Department of Statistics, University of Oxford, 24-29 St Giles', Oxford OX1 3LB, U.K.
Department of Chemistry, University of Pittsburgh, 219 Parkman Avenue, Pittsburgh, Pennsylvania 15260, United States.
J Chem Inf Model. 2021 Feb 22;61(2):743-755. doi: 10.1021/acs.jcim.0c01144. Epub 2021 Feb 5.
The geometry of a molecule plays a significant role in determining its physical and chemical properties. Despite its importance, there are relatively few studies on ring puckering and conformations, often focused on small cycloalkanes, 5- and 6-membered carbohydrate rings, and specific macrocycle families. We lack a general understanding of the puckering preferences of medium-sized rings and macrocycles. To address this, we provide an extensive conformational analysis of a diverse set of rings. We used Cremer-Pople puckering coordinates to study the trends of the ring conformation across a set of 140 000 diverse small molecules, including small rings, macrocycles, and cyclic peptides. By standardizing using key atoms, we show that the ring conformations can be classified into relatively few conformational clusters, based on their canonical forms. The number of such canonical clusters increases slowly with ring size. Ring puckering motions, especially pseudo-rotations, are generally restricted and differ between clusters. More importantly, we propose models to map puckering preferences to torsion space, which allows us to understand the inter-related changes in torsion angles during pseudo-rotation and other puckering motions. Beyond ring puckers, our models also explain the change in substituent orientation upon puckering. We also present a novel knowledge-based sampling method using the puckering preferences and coupled substituent motion to generate ring conformations efficiently. In summary, this work provides an improved understanding of general ring puckering preferences, which will in turn accelerate the identification of low-energy ring conformations for applications from polymeric materials to drug binding.

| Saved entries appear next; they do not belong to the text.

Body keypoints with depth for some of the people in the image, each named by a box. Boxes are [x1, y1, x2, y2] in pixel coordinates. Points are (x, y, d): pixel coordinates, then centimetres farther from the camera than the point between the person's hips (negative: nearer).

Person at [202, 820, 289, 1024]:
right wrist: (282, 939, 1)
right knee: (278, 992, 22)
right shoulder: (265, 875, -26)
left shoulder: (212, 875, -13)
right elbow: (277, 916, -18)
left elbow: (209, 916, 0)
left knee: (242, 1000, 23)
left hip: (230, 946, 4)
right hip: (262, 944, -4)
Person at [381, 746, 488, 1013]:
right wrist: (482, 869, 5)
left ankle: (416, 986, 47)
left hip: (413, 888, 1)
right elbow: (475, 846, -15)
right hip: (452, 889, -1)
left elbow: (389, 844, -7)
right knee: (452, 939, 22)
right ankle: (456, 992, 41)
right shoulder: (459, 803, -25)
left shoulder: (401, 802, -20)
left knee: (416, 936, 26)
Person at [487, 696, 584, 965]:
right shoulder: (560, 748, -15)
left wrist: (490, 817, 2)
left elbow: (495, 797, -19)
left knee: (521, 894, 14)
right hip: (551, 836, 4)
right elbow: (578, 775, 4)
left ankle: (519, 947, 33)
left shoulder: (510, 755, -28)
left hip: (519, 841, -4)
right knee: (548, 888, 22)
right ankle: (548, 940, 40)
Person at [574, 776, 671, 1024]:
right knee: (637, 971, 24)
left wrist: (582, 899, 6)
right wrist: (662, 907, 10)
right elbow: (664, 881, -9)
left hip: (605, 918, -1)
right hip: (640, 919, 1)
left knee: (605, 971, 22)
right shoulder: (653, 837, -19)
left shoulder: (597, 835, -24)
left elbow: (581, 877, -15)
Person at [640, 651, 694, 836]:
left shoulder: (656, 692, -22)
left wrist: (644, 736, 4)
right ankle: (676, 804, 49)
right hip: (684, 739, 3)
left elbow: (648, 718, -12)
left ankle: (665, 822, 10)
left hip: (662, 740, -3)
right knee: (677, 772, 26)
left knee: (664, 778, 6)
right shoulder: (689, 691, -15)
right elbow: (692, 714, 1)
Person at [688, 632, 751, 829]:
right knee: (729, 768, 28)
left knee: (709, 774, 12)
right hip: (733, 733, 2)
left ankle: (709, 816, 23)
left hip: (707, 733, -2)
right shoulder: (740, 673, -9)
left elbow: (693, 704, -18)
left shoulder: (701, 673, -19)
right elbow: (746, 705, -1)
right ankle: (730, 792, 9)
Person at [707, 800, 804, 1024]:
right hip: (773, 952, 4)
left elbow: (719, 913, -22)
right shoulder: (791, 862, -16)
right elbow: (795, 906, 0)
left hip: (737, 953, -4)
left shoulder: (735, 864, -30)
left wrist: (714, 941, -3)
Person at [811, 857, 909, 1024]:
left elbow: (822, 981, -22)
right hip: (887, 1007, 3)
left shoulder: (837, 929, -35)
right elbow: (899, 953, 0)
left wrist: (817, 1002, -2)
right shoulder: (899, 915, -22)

分子的几何形状在决定其物理和化学性质方面起着重要作用。尽管它很重要,但关于环扭转和构象的研究相对较少,通常集中在小环烷烃、5-和 6 元碳水化合物环以及特定的大环家族上。我们对中等大小的环和大环的扭转偏好缺乏全面的了解。为了解决这个问题,我们对一组多样化的环进行了广泛的构象分析。我们使用 Cremer-Pople 扭转坐标研究了一组 140000 个不同小分子中环构象的趋势,包括小环、大环和环肽。通过使用关键原子进行标准化,我们表明,根据它们的典型形式,环构象可以分为相对较少的构象簇。这样的典型簇的数量随着环的大小缓慢增加。环扭转运动,特别是拟旋转,通常受到限制,并且在簇之间有所不同。更重要的是,我们提出了将扭转空间映射到扭转空间的模型,这使我们能够理解在拟旋转和其他扭转运动过程中扭转角的相关变化。除了环扭转外,我们的模型还解释了扭转时取代基取向的变化。我们还提出了一种新颖的基于知识的采样方法,使用扭转偏好和耦合取代基运动来有效地生成环构象。总之,这项工作提供了对一般环扭转偏好的更好理解,这反过来又将加速识别用于从聚合材料到药物结合的低能环构象。